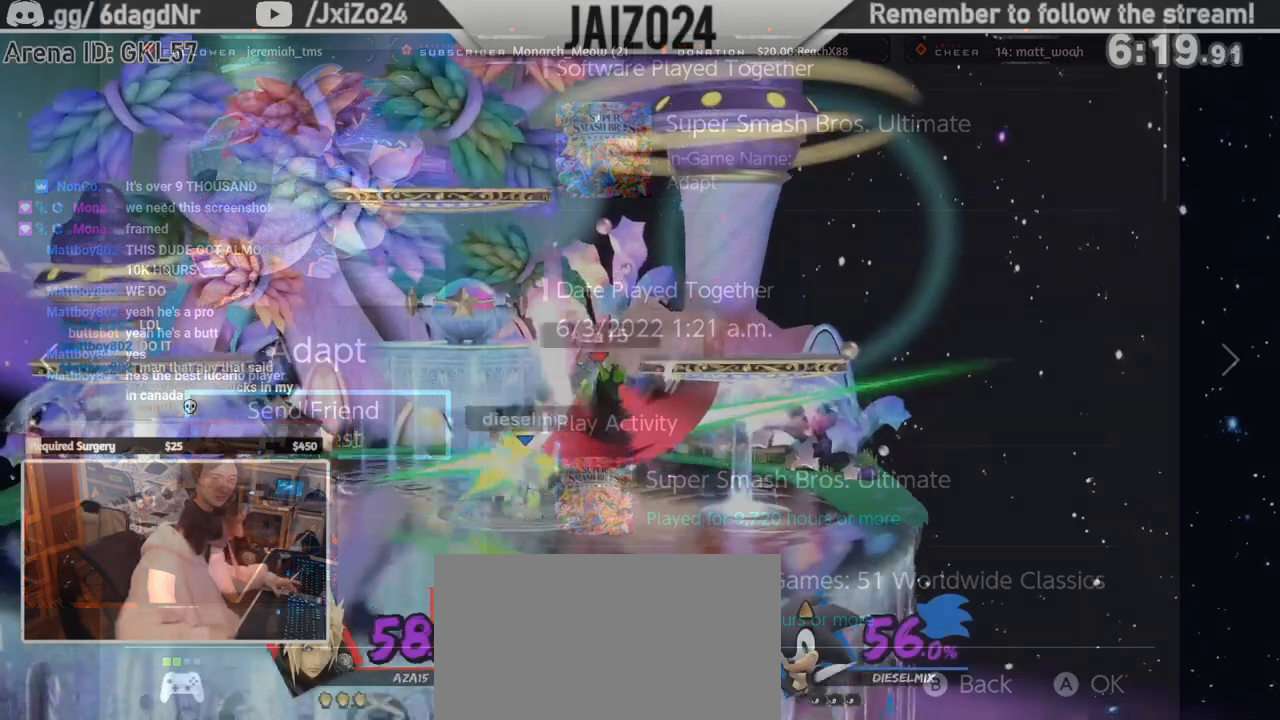
Gameplay with a controller (Nintendo layout); each line is a JSON object with the inputs held at the frame after it. "events" lists button and stick changes between this image and that frame as [ms after this image, input, new state], when the widget could be followed in between. Not read: L3 R3 right_stick.
{"buttons": [], "left_stick": "center", "events": [[17, "Z", "up"]]}
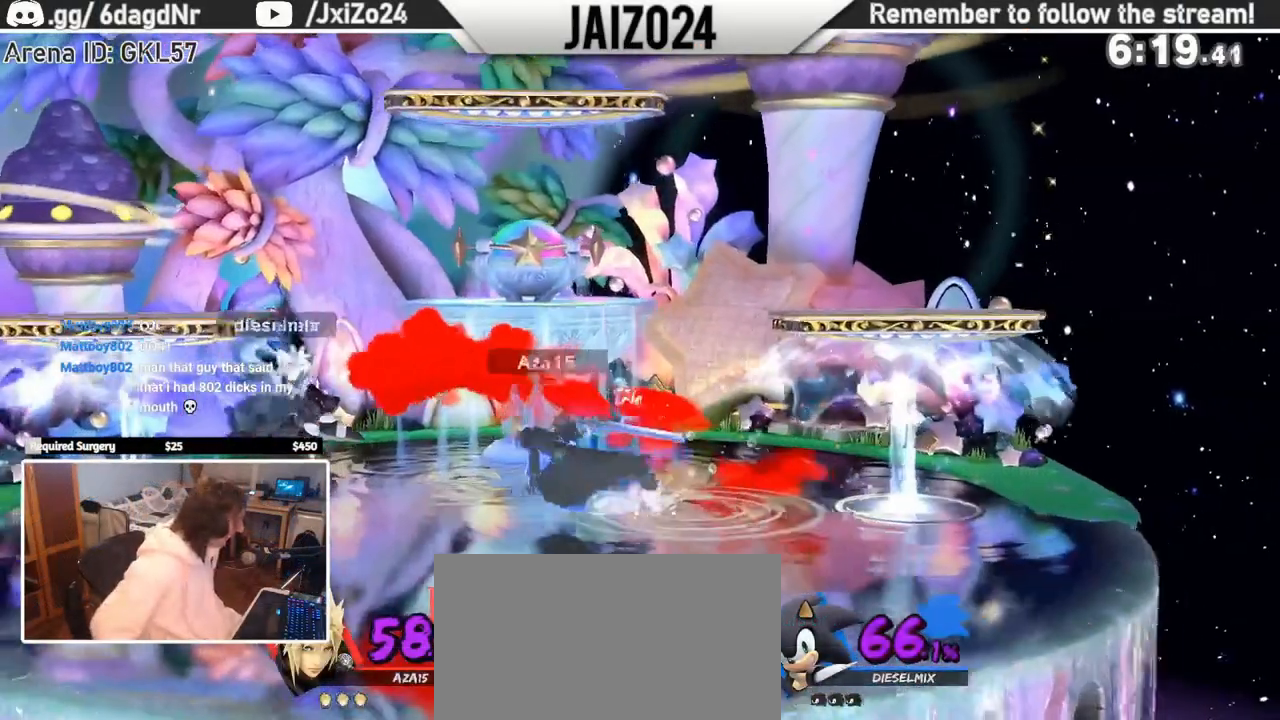
{"buttons": [], "left_stick": "center", "events": []}
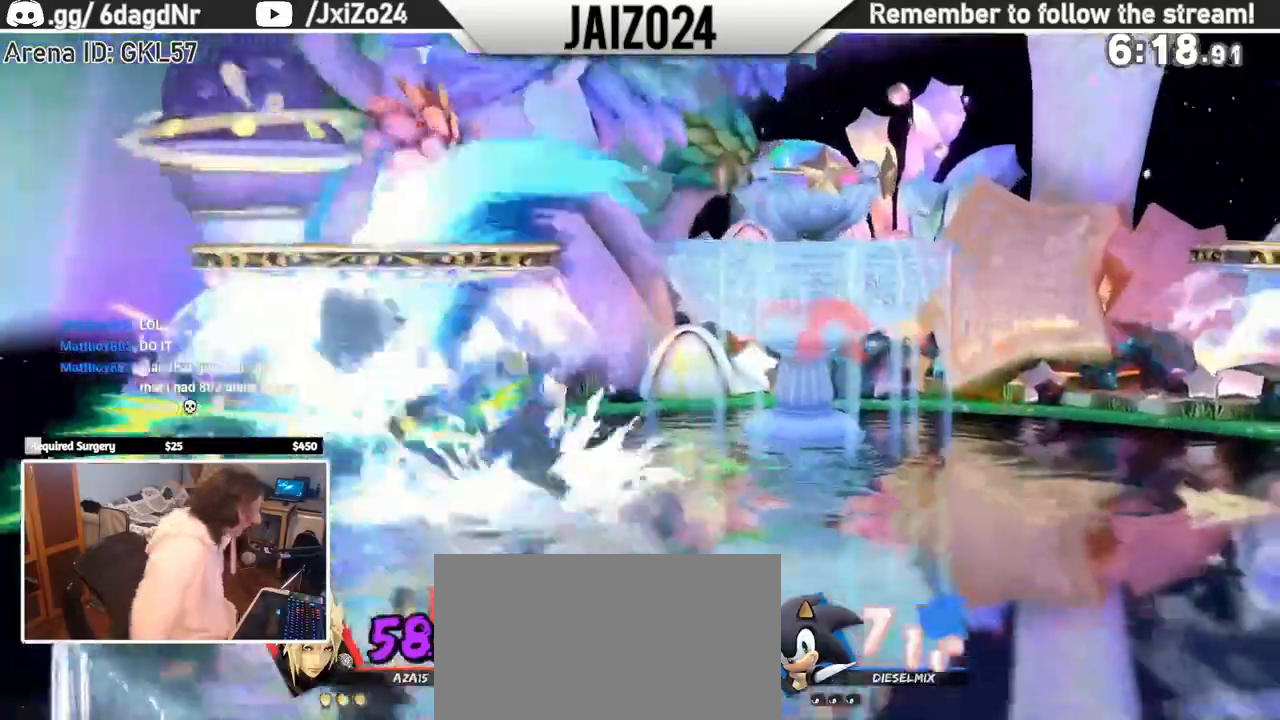
{"buttons": [], "left_stick": "center", "events": []}
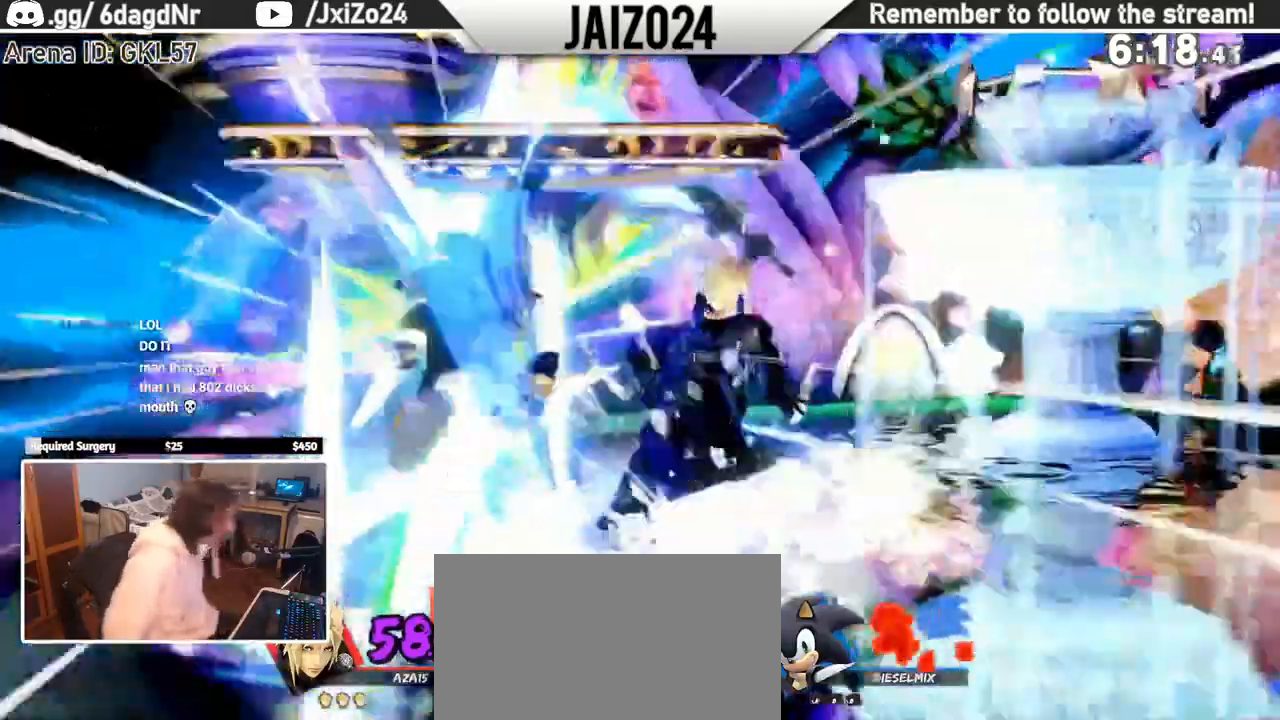
{"buttons": ["L1", "DPAD_UP"], "left_stick": "center"}
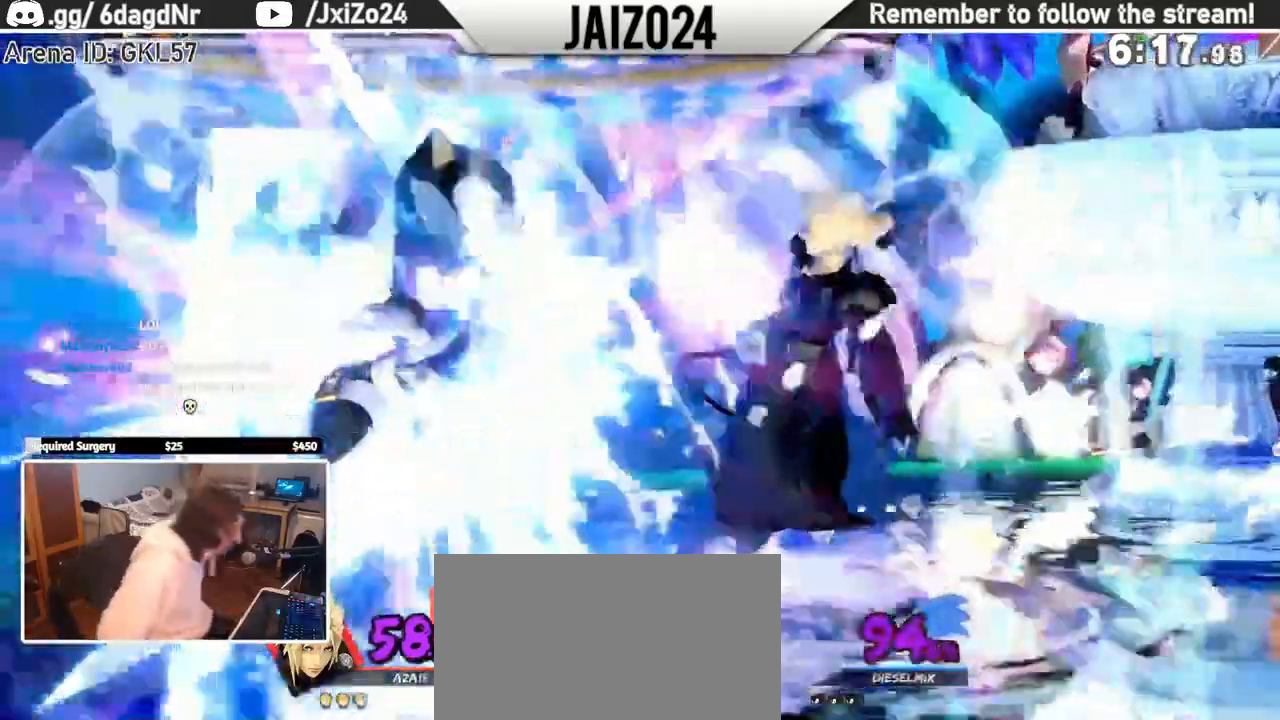
{"buttons": [], "left_stick": "center", "events": [[17, "DPAD_UP", "up"], [17, "L1", "up"]]}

PROBLEM:
Nothing but the pictures should be left out when the records are retyped exactly.

FINISHED TASK:
Gameplay with a controller (Nintendo layout); each line is a JSON object with the inputs held at the frame after it. "events" lists button and stick changes between this image and that frame as [ms after this image, input, new state], when the widget could be followed in between. Not read: L3 R3 right_stick.
{"buttons": [], "left_stick": "center", "events": [[17, "Z", "up"]]}
{"buttons": [], "left_stick": "center", "events": []}
{"buttons": [], "left_stick": "center", "events": []}
{"buttons": ["L1", "DPAD_UP"], "left_stick": "center"}
{"buttons": [], "left_stick": "center", "events": [[17, "DPAD_UP", "up"], [17, "L1", "up"]]}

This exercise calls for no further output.